__What you need to do__. Copy out the lines of the material that include the string "pixels".

__Data extracts__.

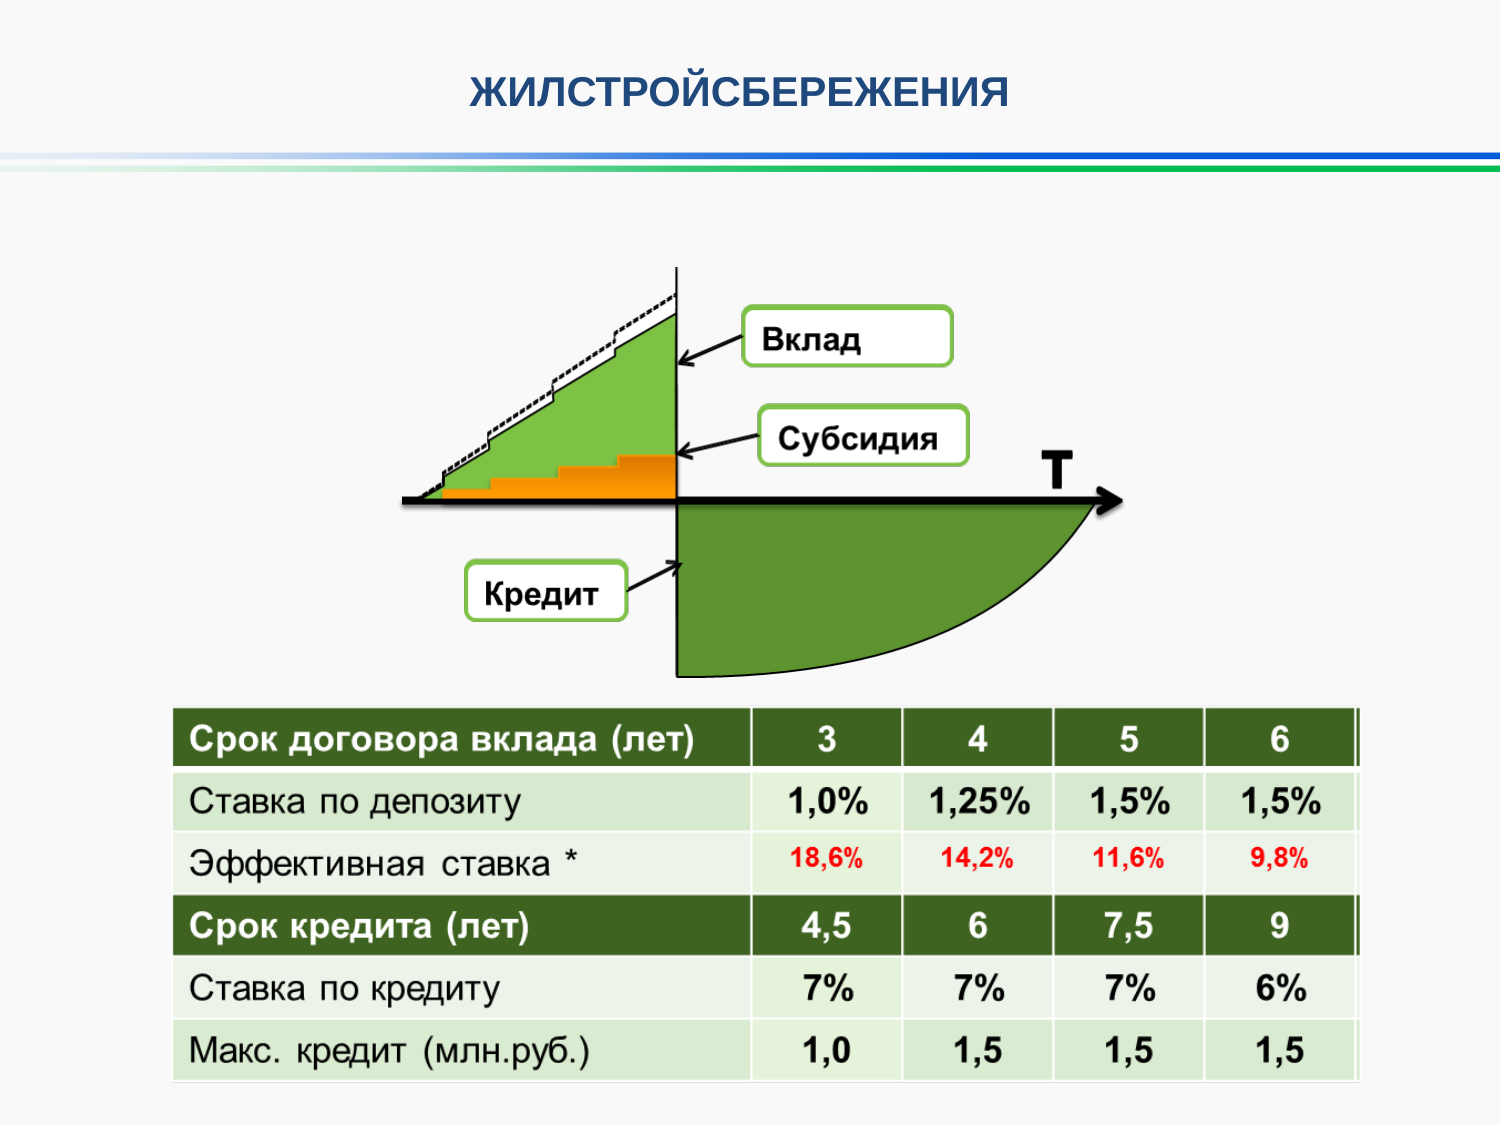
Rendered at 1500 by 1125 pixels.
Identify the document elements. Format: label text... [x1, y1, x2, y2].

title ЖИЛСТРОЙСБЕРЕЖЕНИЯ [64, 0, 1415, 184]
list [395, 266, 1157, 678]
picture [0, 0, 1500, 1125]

--

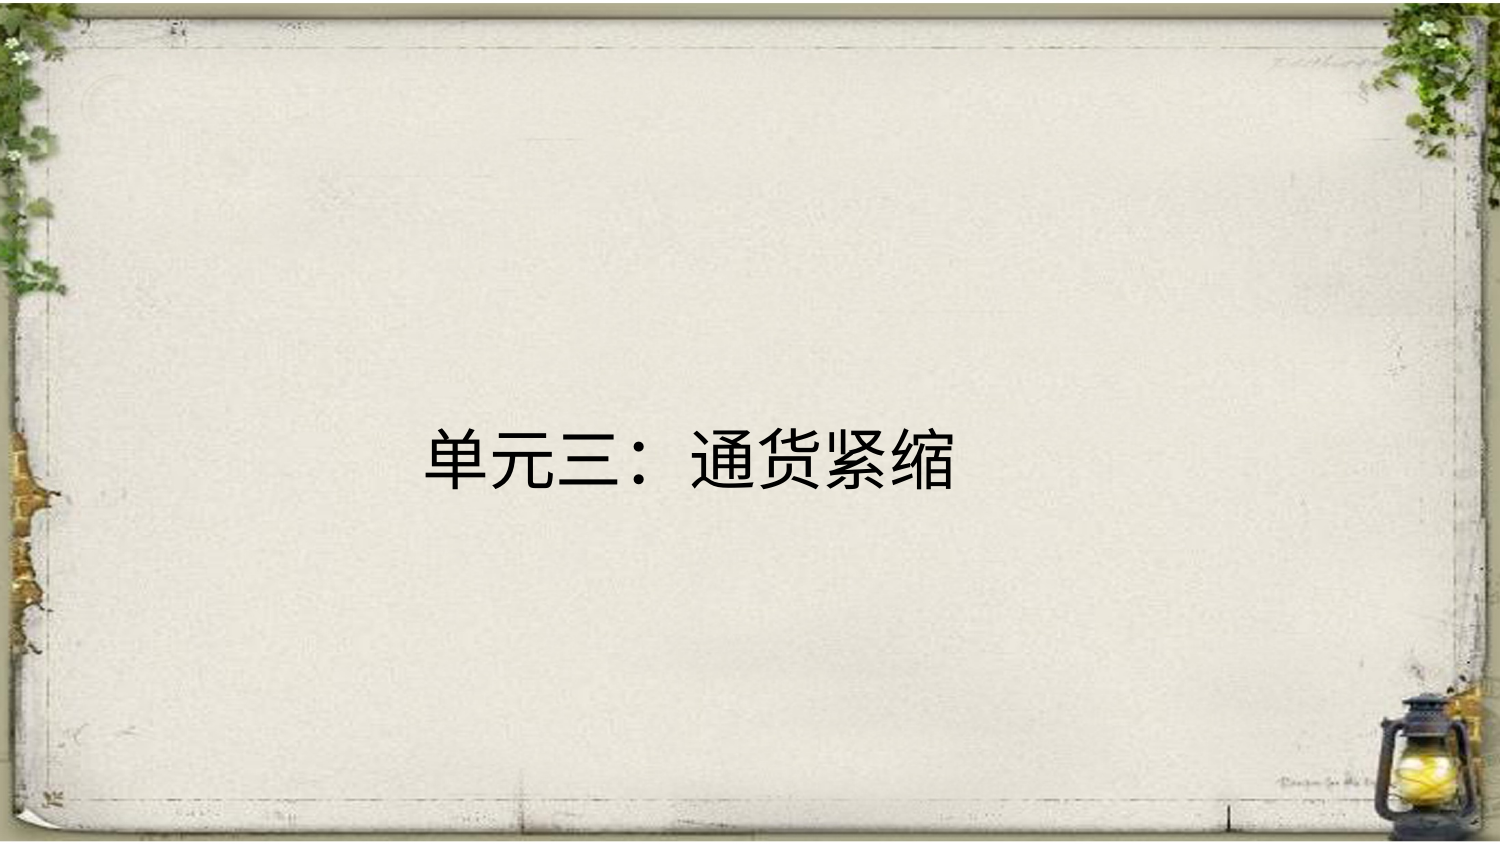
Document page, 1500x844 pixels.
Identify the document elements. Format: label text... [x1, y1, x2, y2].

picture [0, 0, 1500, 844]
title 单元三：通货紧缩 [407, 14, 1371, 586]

__Answer section__.
Rendered at 1500 by 1125 pixels.
Document page, 1500x844 pixels.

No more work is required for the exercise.